Task description:
Read the lines below. Copy out any that hold the string "Further".

[Dataset entries]
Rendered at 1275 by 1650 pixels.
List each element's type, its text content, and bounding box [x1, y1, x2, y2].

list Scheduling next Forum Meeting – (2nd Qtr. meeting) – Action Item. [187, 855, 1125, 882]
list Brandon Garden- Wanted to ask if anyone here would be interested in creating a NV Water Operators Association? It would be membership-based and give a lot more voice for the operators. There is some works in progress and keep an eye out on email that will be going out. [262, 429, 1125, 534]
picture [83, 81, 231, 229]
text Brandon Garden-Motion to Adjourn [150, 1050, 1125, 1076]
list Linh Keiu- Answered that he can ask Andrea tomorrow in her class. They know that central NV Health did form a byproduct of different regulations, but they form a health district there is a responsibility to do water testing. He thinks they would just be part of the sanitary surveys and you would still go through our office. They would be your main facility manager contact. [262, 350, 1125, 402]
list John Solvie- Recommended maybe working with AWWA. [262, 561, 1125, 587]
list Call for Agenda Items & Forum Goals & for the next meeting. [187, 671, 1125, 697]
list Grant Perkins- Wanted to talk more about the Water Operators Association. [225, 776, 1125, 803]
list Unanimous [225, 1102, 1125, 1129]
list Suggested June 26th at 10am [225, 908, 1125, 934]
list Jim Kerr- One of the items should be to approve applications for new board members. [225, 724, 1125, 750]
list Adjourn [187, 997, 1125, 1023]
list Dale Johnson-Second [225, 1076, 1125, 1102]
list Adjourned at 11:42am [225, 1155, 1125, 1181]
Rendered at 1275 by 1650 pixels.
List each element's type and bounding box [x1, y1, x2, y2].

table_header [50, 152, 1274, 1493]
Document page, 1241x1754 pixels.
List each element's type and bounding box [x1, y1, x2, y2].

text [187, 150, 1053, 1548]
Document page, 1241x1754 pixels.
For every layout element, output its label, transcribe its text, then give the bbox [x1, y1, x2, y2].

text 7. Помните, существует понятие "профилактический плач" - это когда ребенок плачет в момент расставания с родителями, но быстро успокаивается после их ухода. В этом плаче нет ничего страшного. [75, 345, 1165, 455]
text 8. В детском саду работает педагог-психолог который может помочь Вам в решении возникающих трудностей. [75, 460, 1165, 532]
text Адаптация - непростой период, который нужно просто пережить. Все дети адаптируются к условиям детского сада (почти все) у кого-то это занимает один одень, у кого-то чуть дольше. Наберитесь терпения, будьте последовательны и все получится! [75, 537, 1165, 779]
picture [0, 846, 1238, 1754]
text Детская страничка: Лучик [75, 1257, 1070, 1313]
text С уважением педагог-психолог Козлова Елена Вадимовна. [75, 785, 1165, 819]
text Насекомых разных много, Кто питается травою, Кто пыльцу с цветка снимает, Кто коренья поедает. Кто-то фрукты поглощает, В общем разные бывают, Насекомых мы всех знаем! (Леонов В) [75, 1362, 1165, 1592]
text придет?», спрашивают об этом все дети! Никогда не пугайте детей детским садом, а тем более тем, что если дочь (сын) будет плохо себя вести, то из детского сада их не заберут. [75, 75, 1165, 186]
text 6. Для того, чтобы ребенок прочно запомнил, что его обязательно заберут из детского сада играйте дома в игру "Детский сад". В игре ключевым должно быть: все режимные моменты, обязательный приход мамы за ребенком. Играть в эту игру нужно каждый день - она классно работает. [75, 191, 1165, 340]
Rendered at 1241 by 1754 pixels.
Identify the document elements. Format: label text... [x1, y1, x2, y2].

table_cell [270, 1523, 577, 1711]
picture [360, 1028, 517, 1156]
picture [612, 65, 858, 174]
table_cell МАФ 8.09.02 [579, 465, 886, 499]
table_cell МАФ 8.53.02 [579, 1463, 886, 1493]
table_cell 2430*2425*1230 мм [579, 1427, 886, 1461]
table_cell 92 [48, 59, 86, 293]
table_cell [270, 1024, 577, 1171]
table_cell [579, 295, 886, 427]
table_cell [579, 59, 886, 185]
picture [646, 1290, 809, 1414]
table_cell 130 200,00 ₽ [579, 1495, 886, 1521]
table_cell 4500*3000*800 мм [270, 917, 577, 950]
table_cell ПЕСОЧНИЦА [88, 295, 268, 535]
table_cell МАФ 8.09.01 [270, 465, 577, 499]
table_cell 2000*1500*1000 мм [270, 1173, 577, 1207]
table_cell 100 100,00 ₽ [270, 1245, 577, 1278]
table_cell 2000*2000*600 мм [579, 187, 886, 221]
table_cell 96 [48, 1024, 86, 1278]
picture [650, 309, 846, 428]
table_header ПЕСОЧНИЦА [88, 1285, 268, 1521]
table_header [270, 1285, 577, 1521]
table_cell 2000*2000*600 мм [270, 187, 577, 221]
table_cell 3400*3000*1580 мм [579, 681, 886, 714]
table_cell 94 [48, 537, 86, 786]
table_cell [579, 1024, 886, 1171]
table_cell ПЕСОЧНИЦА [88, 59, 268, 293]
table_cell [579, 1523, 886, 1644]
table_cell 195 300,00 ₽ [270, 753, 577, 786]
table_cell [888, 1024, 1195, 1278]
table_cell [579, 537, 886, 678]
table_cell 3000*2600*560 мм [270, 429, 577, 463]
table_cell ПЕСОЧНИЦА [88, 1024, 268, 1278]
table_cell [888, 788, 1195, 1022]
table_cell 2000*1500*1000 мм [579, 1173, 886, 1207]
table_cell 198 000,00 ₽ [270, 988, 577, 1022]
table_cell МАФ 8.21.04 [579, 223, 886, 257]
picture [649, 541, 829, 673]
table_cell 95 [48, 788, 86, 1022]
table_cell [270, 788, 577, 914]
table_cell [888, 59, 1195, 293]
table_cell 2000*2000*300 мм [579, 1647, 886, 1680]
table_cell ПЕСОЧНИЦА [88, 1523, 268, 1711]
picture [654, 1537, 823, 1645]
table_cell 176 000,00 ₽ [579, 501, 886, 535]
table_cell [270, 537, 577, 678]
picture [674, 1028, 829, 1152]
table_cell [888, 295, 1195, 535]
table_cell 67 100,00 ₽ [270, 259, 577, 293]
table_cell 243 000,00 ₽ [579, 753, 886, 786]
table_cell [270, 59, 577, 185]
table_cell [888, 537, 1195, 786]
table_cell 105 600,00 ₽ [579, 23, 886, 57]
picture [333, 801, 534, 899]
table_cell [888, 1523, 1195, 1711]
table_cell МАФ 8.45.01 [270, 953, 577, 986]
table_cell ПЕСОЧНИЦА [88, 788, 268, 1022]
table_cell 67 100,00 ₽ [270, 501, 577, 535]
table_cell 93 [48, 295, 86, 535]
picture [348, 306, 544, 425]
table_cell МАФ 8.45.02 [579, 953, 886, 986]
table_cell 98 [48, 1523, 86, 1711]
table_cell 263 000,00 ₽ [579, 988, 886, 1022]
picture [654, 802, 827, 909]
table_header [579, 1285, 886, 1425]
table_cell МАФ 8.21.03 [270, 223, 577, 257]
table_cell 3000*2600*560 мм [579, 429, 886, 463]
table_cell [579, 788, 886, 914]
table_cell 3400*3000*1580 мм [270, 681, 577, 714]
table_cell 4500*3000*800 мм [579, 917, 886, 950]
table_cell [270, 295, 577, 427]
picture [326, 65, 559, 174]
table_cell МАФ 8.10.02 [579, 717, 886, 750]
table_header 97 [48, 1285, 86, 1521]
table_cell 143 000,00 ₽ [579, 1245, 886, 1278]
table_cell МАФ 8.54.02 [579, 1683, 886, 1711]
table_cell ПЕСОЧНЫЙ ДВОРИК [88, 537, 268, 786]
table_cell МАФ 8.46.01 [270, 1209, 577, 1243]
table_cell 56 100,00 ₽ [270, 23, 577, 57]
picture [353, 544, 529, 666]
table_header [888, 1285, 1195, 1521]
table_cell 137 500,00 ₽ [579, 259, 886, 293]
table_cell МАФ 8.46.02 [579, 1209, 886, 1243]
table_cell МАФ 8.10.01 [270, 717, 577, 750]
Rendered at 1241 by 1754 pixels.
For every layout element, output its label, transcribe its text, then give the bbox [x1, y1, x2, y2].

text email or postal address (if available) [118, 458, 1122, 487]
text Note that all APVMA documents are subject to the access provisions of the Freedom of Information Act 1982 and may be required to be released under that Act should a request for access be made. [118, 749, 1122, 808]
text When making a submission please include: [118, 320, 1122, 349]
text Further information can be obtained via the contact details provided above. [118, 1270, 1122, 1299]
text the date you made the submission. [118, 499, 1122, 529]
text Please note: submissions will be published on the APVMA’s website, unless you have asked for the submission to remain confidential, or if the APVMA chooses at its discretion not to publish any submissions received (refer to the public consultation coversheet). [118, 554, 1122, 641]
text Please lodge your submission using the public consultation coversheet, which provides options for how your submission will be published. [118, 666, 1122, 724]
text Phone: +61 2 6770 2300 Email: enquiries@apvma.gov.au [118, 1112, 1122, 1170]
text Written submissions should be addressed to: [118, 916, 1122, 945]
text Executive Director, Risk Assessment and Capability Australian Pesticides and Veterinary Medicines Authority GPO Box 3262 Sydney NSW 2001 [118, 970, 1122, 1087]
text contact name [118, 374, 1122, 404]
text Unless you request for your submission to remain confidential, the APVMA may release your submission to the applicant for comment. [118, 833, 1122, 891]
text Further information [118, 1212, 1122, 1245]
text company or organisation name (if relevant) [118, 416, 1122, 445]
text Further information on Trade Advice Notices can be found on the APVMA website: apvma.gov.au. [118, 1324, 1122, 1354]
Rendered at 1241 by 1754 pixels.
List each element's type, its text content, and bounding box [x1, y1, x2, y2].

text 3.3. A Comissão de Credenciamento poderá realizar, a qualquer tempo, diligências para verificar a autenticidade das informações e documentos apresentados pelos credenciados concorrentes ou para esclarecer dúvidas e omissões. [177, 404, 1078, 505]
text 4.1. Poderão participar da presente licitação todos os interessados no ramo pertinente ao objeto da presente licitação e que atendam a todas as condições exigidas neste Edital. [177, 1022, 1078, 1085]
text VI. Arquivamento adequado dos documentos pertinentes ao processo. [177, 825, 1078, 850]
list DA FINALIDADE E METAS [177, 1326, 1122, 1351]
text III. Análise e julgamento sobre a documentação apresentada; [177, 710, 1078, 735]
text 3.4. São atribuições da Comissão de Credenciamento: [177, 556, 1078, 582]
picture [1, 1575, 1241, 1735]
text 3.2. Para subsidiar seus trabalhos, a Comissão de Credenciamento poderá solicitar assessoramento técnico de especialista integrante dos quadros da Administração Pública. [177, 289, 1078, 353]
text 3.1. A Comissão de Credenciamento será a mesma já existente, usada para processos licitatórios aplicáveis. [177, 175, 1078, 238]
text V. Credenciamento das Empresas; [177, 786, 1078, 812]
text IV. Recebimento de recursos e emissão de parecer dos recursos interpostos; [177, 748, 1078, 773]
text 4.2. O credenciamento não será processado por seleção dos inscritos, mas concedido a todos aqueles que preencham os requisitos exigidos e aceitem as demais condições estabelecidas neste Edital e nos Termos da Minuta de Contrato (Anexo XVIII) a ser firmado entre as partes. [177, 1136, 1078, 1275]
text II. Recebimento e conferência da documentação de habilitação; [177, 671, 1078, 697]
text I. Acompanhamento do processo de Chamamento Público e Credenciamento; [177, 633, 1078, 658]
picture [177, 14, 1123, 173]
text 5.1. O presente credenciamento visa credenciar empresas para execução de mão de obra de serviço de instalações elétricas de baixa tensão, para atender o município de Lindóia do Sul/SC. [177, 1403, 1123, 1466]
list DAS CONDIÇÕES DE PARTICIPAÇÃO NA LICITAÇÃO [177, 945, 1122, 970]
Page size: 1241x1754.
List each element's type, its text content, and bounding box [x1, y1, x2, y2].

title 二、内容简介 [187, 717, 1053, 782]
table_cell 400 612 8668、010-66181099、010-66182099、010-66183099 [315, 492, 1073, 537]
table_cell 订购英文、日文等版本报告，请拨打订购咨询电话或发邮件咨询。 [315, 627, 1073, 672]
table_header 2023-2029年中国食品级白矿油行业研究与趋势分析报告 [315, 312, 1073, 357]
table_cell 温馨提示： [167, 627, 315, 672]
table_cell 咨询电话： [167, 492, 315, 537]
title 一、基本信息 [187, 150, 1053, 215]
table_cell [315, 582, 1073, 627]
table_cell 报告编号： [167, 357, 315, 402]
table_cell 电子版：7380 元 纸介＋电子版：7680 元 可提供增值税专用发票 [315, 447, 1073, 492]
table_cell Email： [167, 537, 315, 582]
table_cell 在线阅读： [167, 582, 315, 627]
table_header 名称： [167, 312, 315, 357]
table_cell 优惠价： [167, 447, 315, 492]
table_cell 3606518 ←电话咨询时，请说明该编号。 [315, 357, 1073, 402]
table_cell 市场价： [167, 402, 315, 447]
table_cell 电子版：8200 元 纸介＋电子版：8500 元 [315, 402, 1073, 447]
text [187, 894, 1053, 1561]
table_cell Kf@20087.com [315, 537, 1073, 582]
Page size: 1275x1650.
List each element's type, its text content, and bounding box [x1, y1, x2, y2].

Finished task:
text Further information can be obtained via the contact details provided above. [118, 1270, 1122, 1299]
text Further information [118, 1212, 1122, 1245]
text Further information on Trade Advice Notices can be found on the APVMA website: apvma.gov.au. [118, 1324, 1122, 1354]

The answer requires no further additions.